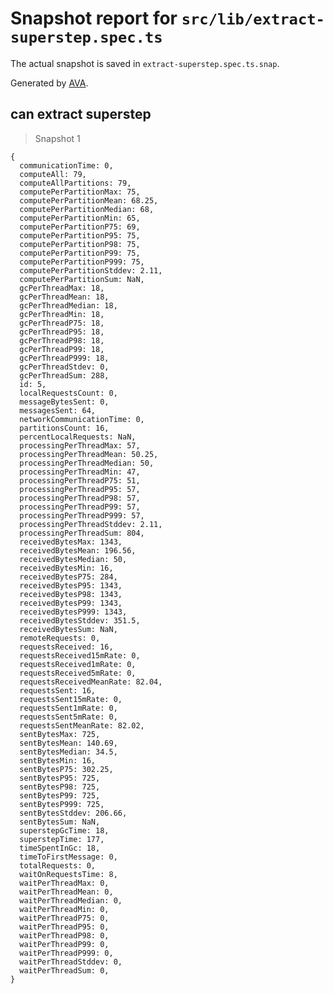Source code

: # Snapshot report for `src/lib/extract-superstep.spec.ts`

The actual snapshot is saved in `extract-superstep.spec.ts.snap`.

Generated by [AVA](https://ava.li).

## can extract superstep

> Snapshot 1

    {
      communicationTime: 0,
      computeAll: 79,
      computeAllPartitions: 79,
      computePerPartitionMax: 75,
      computePerPartitionMean: 68.25,
      computePerPartitionMedian: 68,
      computePerPartitionMin: 65,
      computePerPartitionP75: 69,
      computePerPartitionP95: 75,
      computePerPartitionP98: 75,
      computePerPartitionP99: 75,
      computePerPartitionP999: 75,
      computePerPartitionStddev: 2.11,
      computePerPartitionSum: NaN,
      gcPerThreadMax: 18,
      gcPerThreadMean: 18,
      gcPerThreadMedian: 18,
      gcPerThreadMin: 18,
      gcPerThreadP75: 18,
      gcPerThreadP95: 18,
      gcPerThreadP98: 18,
      gcPerThreadP99: 18,
      gcPerThreadP999: 18,
      gcPerThreadStdev: 0,
      gcPerThreadSum: 288,
      id: 5,
      localRequestsCount: 0,
      messageBytesSent: 0,
      messagesSent: 64,
      networkCommunicationTime: 0,
      partitionsCount: 16,
      percentLocalRequests: NaN,
      processingPerThreadMax: 57,
      processingPerThreadMean: 50.25,
      processingPerThreadMedian: 50,
      processingPerThreadMin: 47,
      processingPerThreadP75: 51,
      processingPerThreadP95: 57,
      processingPerThreadP98: 57,
      processingPerThreadP99: 57,
      processingPerThreadP999: 57,
      processingPerThreadStddev: 2.11,
      processingPerThreadSum: 804,
      receivedBytesMax: 1343,
      receivedBytesMean: 196.56,
      receivedBytesMedian: 50,
      receivedBytesMin: 16,
      receivedBytesP75: 284,
      receivedBytesP95: 1343,
      receivedBytesP98: 1343,
      receivedBytesP99: 1343,
      receivedBytesP999: 1343,
      receivedBytesStddev: 351.5,
      receivedBytesSum: NaN,
      remoteRequests: 0,
      requestsReceived: 16,
      requestsReceived15mRate: 0,
      requestsReceived1mRate: 0,
      requestsReceived5mRate: 0,
      requestsReceivedMeanRate: 82.04,
      requestsSent: 16,
      requestsSent15mRate: 0,
      requestsSent1mRate: 0,
      requestsSent5mRate: 0,
      requestsSentMeanRate: 82.02,
      sentBytesMax: 725,
      sentBytesMean: 140.69,
      sentBytesMedian: 34.5,
      sentBytesMin: 16,
      sentBytesP75: 302.25,
      sentBytesP95: 725,
      sentBytesP98: 725,
      sentBytesP99: 725,
      sentBytesP999: 725,
      sentBytesStddev: 206.66,
      sentBytesSum: NaN,
      superstepGcTime: 18,
      superstepTime: 177,
      timeSpentInGc: 18,
      timeToFirstMessage: 0,
      totalRequests: 0,
      waitOnRequestsTime: 8,
      waitPerThreadMax: 0,
      waitPerThreadMean: 0,
      waitPerThreadMedian: 0,
      waitPerThreadMin: 0,
      waitPerThreadP75: 0,
      waitPerThreadP95: 0,
      waitPerThreadP98: 0,
      waitPerThreadP99: 0,
      waitPerThreadP999: 0,
      waitPerThreadStddev: 0,
      waitPerThreadSum: 0,
    }
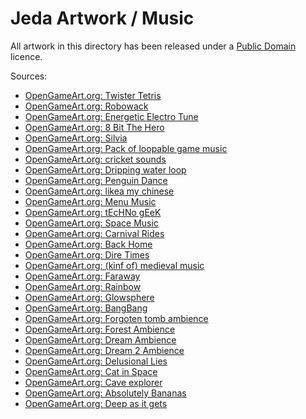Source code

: Jeda Artwork / Music
====================

All artwork in this directory has been released under a [Public Domain](http://creativecommons.org/publicdomain/zero/1.0/) licence.

Sources:
* [OpenGameArt.org: Twister Tetris](http://opengameart.org/content/twister-tetris)
* [OpenGameArt.org: Robowack](http://opengameart.org/content/robowack)
* [OpenGameArt.org: Energetic Electro Tune](http://opengameart.org/content/energetic-electro-tune)
* [OpenGameArt.org: 8 Bit The Hero ](http://opengameart.org/content/8-bit-the-hero)
* [OpenGameArt.org: Silvia](http://opengameart.org/content/silvia)
* [OpenGameArt.org: Pack of loopable game music](http://opengameart.org/content/pack-of-loopable-game-music)
* [OpenGameArt.org: cricket sounds](http://opengameart.org/content/cricket-sounds)
* [OpenGameArt.org: Dripping water loop](http://opengameart.org/content/dripping-water-loop)
* [OpenGameArt.org: Penguin Dance](http://opengameart.org/content/penguin-dance)
* [OpenGameArt.org: likea my chinese](http://opengameart.org/content/likea-my-chinese)
* [OpenGameArt.org: Menu Music](http://opengameart.org/content/menu-music)
* [OpenGameArt.org: tEcHNo gEeK](http://opengameart.org/content/techno-geek)
* [OpenGameArt.org: Space Music](http://opengameart.org/content/space-music)
* [OpenGameArt.org: Carnival Rides](http://opengameart.org/content/carnival-rides)
* [OpenGameArt.org: Back Home](http://opengameart.org/content/back-home)
* [OpenGameArt.org: Dire Times](http://opengameart.org/content/dire-times)
* [OpenGameArt.org: (kinf of) medieval music](http://opengameart.org/content/kinf-of-medieval-music)
* [OpenGameArt.org: Faraway](http://opengameart.org/content/faraway)
* [OpenGameArt.org: Rainbow](http://opengameart.org/content/rainbow)
* [OpenGameArt.org: Glowsphere](http://opengameart.org/content/glowsphere)
* [OpenGameArt.org: BangBang](http://opengameart.org/content/bangbang)
* [OpenGameArt.org: Forgoten tomb ambience](http://opengameart.org/content/forgoten-tomb-ambience)
* [OpenGameArt.org: Forest Ambience](http://opengameart.org/content/forest-ambience)
* [OpenGameArt.org: Dream Ambience](http://opengameart.org/content/dream-ambience)
* [OpenGameArt.org: Dream 2 Ambience](http://opengameart.org/content/dream-2-ambience)
* [OpenGameArt.org: Delusional Lies](http://opengameart.org/content/delusional-lies)
* [OpenGameArt.org: Cat in Space](http://opengameart.org/content/cat-in-space)
* [OpenGameArt.org: Cave explorer](http://opengameart.org/content/cave-explorer)
* [OpenGameArt.org: Absolutely Bananas](http://opengameart.org/content/absolutely-bananas)
* [OpenGameArt.org: Deep as it gets](http://opengameart.org/content/deep-as-it-gets)

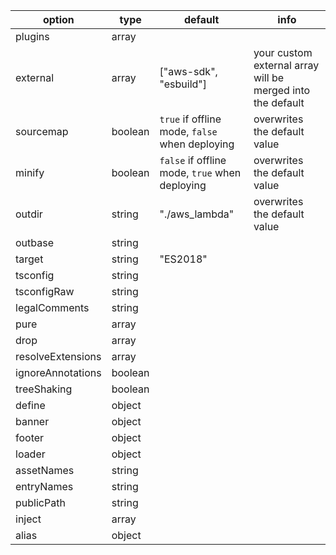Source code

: | option            | type    | default                                        | info                                                       |
| ----------------- | ------- | ---------------------------------------------- | ---------------------------------------------------------- |
| plugins           | array   |                                                |                                                            |
| external          | array   | ["aws-sdk", "esbuild"]                         | your custom external array will be merged into the default |
| sourcemap         | boolean | `true` if offline mode, `false` when deploying | overwrites the default value                               |
| minify            | boolean | `false` if offline mode, `true` when deploying | overwrites the default value                               |
| outdir            | string  | "./aws_lambda"                                 | overwrites the default value                               |
| outbase           | string  |                                                |                                                            |
| target            | string  | "ES2018"                                       |                                                            |
| tsconfig          | string  |                                                |                                                            |
| tsconfigRaw       | string  |                                                |                                                            |
| legalComments     | string  |                                                |                                                            |
| pure              | array   |                                                |                                                            |
| drop              | array   |                                                |                                                            |
| resolveExtensions | array   |                                                |                                                            |
| ignoreAnnotations | boolean |                                                |                                                            |
| treeShaking       | boolean |                                                |                                                            |
| define            | object  |                                                |                                                            |
| banner            | object  |                                                |                                                            |
| footer            | object  |                                                |                                                            |
| loader            | object  |                                                |                                                            |
| assetNames        | string  |                                                |                                                            |
| entryNames        | string  |                                                |                                                            |
| publicPath        | string  |                                                |                                                            |
| inject            | array   |                                                |                                                            |
| alias             | object  |                                                |                                                            |
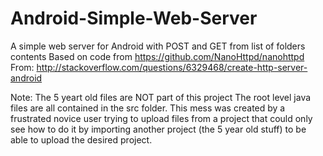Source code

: # Android-Simple-Web-Server
A simple web server for Android with POST and GET from list of folders contents
Based on code from https://github.com/NanoHttpd/nanohttpd
From: http://stackoverflow.com/questions/6329468/create-http-server-android

Note: The 5 yeart old files are NOT part of this project
The root level java files are all contained in the src folder.
This mess was created by a frustrated novice user trying to upload files from a project that could only see how to do it by importing another project (the 5 year old stuff) to be able to upload the desired project.
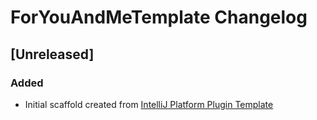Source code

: <!-- Keep a Changelog guide -> https://keepachangelog.com -->

# ForYouAndMeTemplate Changelog

## [Unreleased]
### Added
- Initial scaffold created from [IntelliJ Platform Plugin Template](https://github.com/JetBrains/intellij-platform-plugin-template)
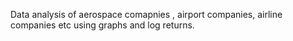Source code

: Data analysis of aerospace comapnies , airport companies, airline companies etc using graphs and log returns.

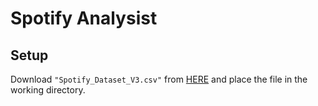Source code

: # Spotify Analysist

## Setup
Download `"Spotify_Dataset_V3.csv"` from [HERE](https://www.inf.ed.ac.uk/teaching/courses/iaml/aml/data/spotify_data.zip) and place the file in the working directory.
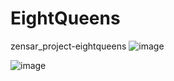 # EightQueens
zensar_project-eightqueens
![image](https://user-images.githubusercontent.com/84064039/133296532-c9bf8a00-a34a-4b84-a8f5-6fcd53433120.png)


![image](https://user-images.githubusercontent.com/84064039/133296625-1bf6ad86-fd1d-4618-8918-f31314827154.png)
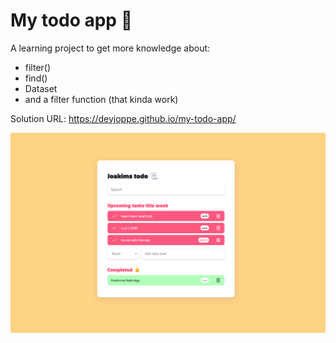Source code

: # My todo app 👋

A learning project to get more knowledge about:

* filter()
* find()
* Dataset
* and a filter function (that kinda work)

Solution URL: https://devjoppe.github.io/my-todo-app/

![](./images/screenshot-todo-app.png)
****
REQUEST —
Search the entries for the word "dream". Copy every line where it occurs.

RESPONSE —
* [OpenGameArt.org: Dream Ambience](http://opengameart.org/content/dream-ambience)
* [OpenGameArt.org: Dream 2 Ambience](http://opengameart.org/content/dream-2-ambience)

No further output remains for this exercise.